*** Block opens ***
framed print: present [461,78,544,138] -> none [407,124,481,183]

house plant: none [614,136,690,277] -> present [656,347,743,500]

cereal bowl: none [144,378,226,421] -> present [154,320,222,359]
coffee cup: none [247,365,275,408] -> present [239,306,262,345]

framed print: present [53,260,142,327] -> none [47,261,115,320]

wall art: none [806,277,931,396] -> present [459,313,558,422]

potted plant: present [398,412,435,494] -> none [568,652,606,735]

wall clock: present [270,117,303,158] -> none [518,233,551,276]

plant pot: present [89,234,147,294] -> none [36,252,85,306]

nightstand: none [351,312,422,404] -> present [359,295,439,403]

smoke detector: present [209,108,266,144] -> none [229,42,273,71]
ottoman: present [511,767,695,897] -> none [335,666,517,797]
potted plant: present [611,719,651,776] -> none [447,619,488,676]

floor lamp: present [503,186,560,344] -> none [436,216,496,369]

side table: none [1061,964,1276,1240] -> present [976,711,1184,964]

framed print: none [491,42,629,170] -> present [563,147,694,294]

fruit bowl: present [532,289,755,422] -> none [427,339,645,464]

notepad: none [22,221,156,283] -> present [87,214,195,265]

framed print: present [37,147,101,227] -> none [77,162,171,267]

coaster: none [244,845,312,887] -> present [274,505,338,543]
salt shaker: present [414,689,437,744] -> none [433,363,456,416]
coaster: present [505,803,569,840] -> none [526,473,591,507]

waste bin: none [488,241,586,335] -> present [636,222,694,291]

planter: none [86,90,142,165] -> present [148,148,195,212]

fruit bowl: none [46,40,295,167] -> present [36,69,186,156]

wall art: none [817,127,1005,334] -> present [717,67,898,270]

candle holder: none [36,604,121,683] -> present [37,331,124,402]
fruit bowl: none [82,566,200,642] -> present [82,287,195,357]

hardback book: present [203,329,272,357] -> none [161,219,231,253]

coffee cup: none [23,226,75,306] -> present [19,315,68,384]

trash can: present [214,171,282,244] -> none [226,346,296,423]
*** Block closes ***
■ **Task statement**
Each line of the listing that includes the word "print" counts once; give the total as a single number.

■ **Task solution**
4